Stored data entries:
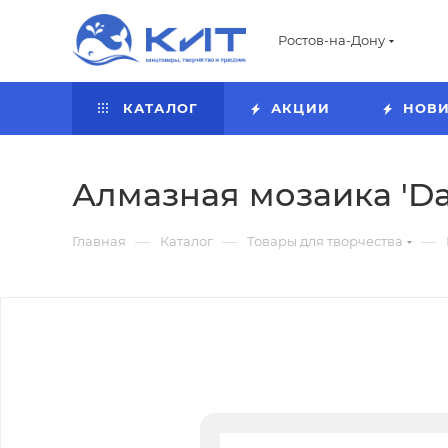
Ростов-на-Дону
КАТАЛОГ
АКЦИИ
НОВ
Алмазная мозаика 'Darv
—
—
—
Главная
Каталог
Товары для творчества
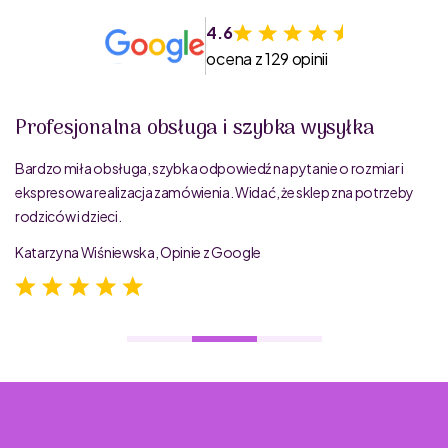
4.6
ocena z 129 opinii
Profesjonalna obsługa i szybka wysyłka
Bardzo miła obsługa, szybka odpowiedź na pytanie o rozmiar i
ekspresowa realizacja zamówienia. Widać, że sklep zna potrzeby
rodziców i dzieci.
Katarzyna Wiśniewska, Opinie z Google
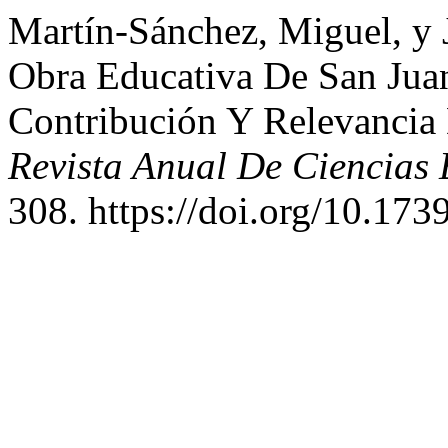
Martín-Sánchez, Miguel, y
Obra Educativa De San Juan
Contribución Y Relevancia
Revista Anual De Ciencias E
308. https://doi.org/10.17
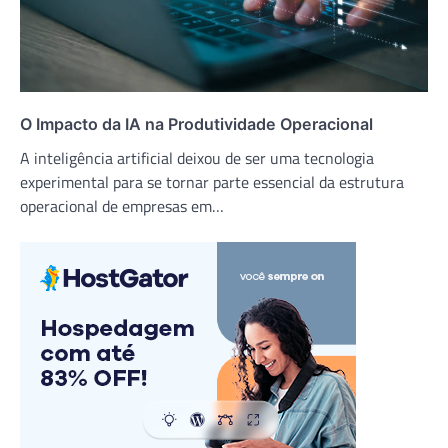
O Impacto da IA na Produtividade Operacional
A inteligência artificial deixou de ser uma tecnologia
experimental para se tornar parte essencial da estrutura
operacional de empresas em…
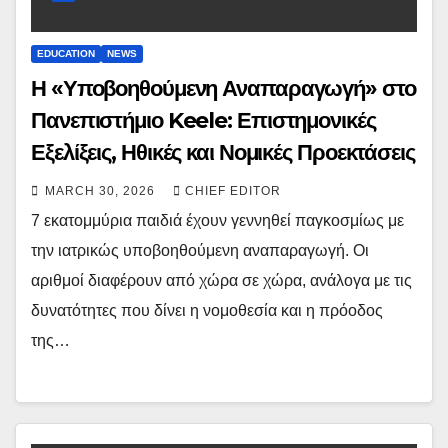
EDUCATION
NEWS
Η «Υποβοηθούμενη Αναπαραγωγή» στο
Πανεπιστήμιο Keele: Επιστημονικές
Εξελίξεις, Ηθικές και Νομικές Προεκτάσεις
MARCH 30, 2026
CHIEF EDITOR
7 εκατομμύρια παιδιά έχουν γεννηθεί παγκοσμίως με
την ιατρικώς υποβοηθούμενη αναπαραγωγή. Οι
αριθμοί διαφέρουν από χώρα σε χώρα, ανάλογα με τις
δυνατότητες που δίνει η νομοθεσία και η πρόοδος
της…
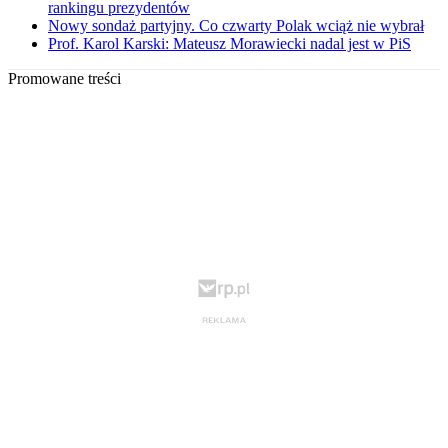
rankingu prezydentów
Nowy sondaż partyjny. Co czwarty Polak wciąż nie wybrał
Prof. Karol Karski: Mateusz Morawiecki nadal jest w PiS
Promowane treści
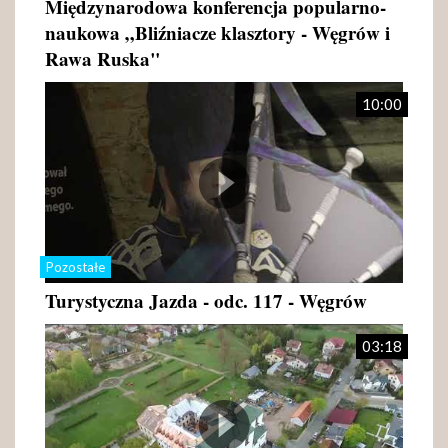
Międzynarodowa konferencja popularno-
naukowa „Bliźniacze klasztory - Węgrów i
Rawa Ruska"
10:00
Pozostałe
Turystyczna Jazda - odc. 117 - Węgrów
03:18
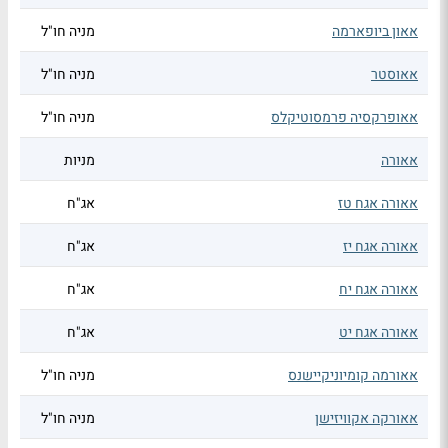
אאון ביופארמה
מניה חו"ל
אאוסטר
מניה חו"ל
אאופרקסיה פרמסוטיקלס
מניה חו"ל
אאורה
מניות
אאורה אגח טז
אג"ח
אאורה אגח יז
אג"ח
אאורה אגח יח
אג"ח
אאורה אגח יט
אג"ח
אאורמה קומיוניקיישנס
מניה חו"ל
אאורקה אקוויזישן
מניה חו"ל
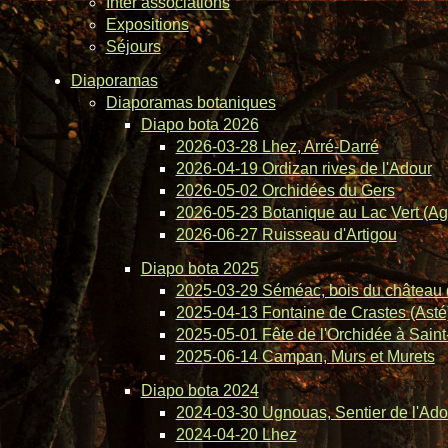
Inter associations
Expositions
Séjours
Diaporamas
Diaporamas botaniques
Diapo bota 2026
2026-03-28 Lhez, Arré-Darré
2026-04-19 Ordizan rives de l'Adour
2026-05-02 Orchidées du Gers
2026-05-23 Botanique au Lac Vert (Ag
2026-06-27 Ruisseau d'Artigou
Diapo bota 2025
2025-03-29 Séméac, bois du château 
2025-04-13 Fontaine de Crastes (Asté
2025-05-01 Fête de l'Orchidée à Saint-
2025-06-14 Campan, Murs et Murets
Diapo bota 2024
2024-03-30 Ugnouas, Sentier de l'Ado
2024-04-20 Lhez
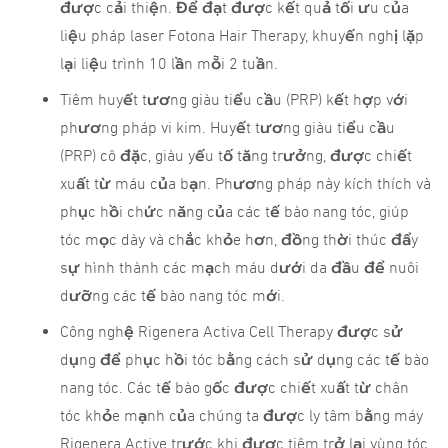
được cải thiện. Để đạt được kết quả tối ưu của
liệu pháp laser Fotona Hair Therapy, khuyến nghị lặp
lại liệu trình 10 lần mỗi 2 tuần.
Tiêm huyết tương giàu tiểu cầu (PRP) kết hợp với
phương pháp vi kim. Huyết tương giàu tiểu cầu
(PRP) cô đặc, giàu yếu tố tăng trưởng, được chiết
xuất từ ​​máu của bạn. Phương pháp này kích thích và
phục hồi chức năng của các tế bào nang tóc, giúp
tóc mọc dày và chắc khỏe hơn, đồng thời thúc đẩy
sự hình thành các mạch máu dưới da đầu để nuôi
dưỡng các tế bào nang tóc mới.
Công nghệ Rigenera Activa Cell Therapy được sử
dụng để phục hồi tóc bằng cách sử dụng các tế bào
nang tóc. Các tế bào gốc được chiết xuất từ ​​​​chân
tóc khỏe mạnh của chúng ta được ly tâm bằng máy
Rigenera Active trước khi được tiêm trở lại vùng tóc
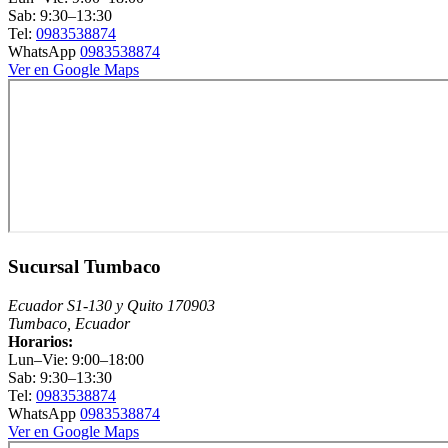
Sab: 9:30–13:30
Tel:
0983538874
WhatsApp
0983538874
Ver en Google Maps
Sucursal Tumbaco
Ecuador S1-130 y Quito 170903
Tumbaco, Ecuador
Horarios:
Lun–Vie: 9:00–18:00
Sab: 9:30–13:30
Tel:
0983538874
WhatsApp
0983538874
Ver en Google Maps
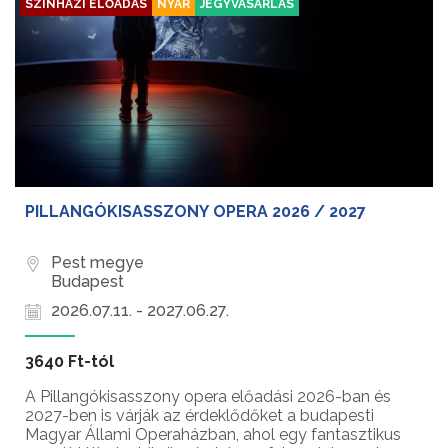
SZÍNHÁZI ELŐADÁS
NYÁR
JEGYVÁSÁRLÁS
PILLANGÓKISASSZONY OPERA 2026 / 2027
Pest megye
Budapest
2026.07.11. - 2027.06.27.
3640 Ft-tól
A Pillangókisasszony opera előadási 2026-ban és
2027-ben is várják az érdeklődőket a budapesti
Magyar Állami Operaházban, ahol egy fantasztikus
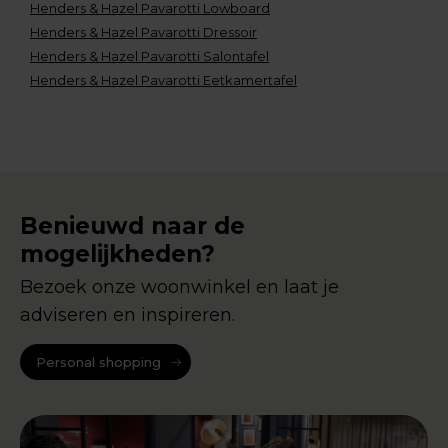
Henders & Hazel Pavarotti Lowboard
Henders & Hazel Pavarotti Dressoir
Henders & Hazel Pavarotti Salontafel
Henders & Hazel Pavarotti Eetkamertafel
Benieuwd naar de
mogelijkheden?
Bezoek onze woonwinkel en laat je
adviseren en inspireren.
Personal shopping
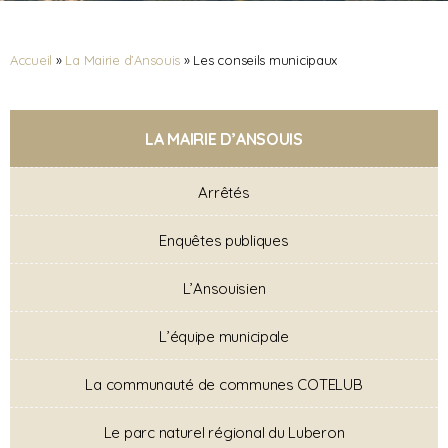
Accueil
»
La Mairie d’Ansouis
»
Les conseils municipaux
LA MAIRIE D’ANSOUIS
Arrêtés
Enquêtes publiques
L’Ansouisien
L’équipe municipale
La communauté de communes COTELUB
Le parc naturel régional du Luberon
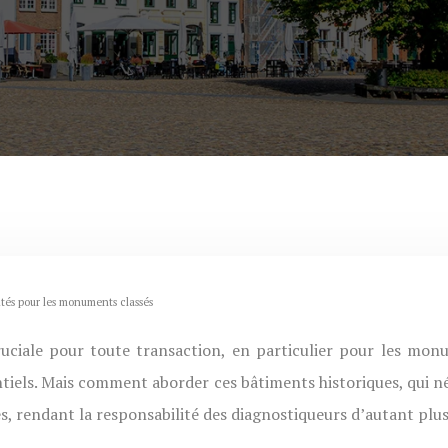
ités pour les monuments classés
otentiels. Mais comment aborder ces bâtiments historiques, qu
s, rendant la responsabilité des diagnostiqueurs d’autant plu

Task requirements: Extract every line of text from the records above. Leave out the pictures.

Solution to this exercise:
Ростов-на-Дону
КАТАЛОГ
АКЦИИ
НОВ
Алмазная мозаика 'Darv
—
—
—
Главная
Каталог
Товары для творчества
4.6
ocena z 129 opinii
Profesjonalna obsługa i szybka wysyłka
Bardzo miła obsługa, szybka odpowiedź na pytanie o rozmiar i
ekspresowa realizacja zamówienia. Widać, że sklep zna potrzeby
rodziców i dzieci.
Katarzyna Wiśniewska, Opinie z Google
Martín-Sánchez, Miguel, y
Obra Educativa De San Juan
Contribución Y Relevancia
Revista Anual De Ciencias E
308. https://doi.org/10.17
O Impacto da IA na Produtividade Operacional
A inteligência artificial deixou de ser uma tecnologia
experimental para se tornar parte essencial da estrutura
operacional de empresas em…
EDUCATION
NEWS
Η «Υποβοηθούμενη Αναπαραγωγή» στο
Πανεπιστήμιο Keele: Επιστημονικές
Εξελίξεις, Ηθικές και Νομικές Προεκτάσεις
MARCH 30, 2026
CHIEF EDITOR
7 εκατομμύρια παιδιά έχουν γεννηθεί παγκοσμίως με
την ιατρικώς υποβοηθούμενη αναπαραγωγή. Οι
αριθμοί διαφέρουν από χώρα σε χώρα, ανάλογα με τις
δυνατότητες που δίνει η νομοθεσία και η πρόοδος
της…
rankingu prezydentów
Nowy sondaż partyjny. Co czwarty Polak wciąż nie wybrał
Prof. Karol Karski: Mateusz Morawiecki nadal jest w PiS
Promowane treści
Międzynarodowa konferencja popularno-
naukowa „Bliźniacze klasztory - Węgrów i
Rawa Ruska"
10:00
Pozostałe
Turystyczna Jazda - odc. 117 - Węgrów
03:18
אאון ביופארמה
מניה חו"ל
אאוסטר
מניה חו"ל
אאופרקסיה פרמסוטיקלס
מניה חו"ל
אאורה
מניות
אאורה אגח טז
אג"ח
אאורה אגח יז
אג"ח
אאורה אגח יח
אג"ח
אאורה אגח יט
אג"ח
אאורמה קומיוניקיישנס
מניה חו"ל
אאורקה אקוויזישן
מניה חו"ל
Inter associations
Expositions
Séjours
Diaporamas
Diaporamas botaniques
Diapo bota 2026
2026-03-28 Lhez, Arré-Darré
2026-04-19 Ordizan rives de l'Adour
2026-05-02 Orchidées du Gers
2026-05-23 Botanique au Lac Vert (Ag
2026-06-27 Ruisseau d'Artigou
Diapo bota 2025
2025-03-29 Séméac, bois du château 
2025-04-13 Fontaine de Crastes (Asté
2025-05-01 Fête de l'Orchidée à Saint-
2025-06-14 Campan, Murs et Murets
Diapo bota 2024
2024-03-30 Ugnouas, Sentier de l'Ado
2024-04-20 Lhez
được cải thiện. Để đạt được kết quả tối ưu của
liệu pháp laser Fotona Hair Therapy, khuyến nghị lặp
lại liệu trình 10 lần mỗi 2 tuần.
Tiêm huyết tương giàu tiểu cầu (PRP) kết hợp với
phương pháp vi kim. Huyết tương giàu tiểu cầu
(PRP) cô đặc, giàu yếu tố tăng trưởng, được chiết
xuất từ ​​máu của bạn. Phương pháp này kích thích và
phục hồi chức năng của các tế bào nang tóc, giúp
tóc mọc dày và chắc khỏe hơn, đồng thời thúc đẩy
sự hình thành các mạch máu dưới da đầu để nuôi
dưỡng các tế bào nang tóc mới.
Công nghệ Rigenera Activa Cell Therapy được sử
dụng để phục hồi tóc bằng cách sử dụng các tế bào
nang tóc. Các tế bào gốc được chiết xuất từ ​​​​chân
tóc khỏe mạnh của chúng ta được ly tâm bằng máy
Rigenera Active trước khi được tiêm trở lại vùng tóc
Sab: 9:30–13:30
Tel:
0983538874
WhatsApp
0983538874
Ver en Google Maps
Sucursal Tumbaco
Ecuador S1-130 y Quito 170903
Tumbaco, Ecuador
Horarios:
Lun–Vie: 9:00–18:00
Sab: 9:30–13:30
Tel:
0983538874
WhatsApp
0983538874
Ver en Google Maps
SZÍNHÁZI ELŐADÁS
NYÁR
JEGYVÁSÁRLÁS
PILLANGÓKISASSZONY OPERA 2026 / 2027
Pest megye
Budapest
2026.07.11. - 2027.06.27.
3640 Ft-tól
A Pillangókisasszony opera előadási 2026-ban és
2027-ben is várják az érdeklődőket a budapesti
Magyar Állami Operaházban, ahol egy fantasztikus
Henders & Hazel Pavarotti Lowboard
Henders & Hazel Pavarotti Dressoir
Henders & Hazel Pavarotti Salontafel
Henders & Hazel Pavarotti Eetkamertafel
Benieuwd naar de
mogelijkheden?
Bezoek onze woonwinkel en laat je
adviseren en inspireren.
Personal shopping
Accueil
»
La Mairie d’Ansouis
»
Les conseils municipaux
LA MAIRIE D’ANSOUIS
Arrêtés
Enquêtes publiques
L’Ansouisien
L’équipe municipale
La communauté de communes COTELUB
Le parc naturel régional du Luberon
ités pour les monuments classés
otentiels. Mais comment aborder ces bâtiments historiques, qu
s, rendant la responsabilité des diagnostiqueurs d’autant plu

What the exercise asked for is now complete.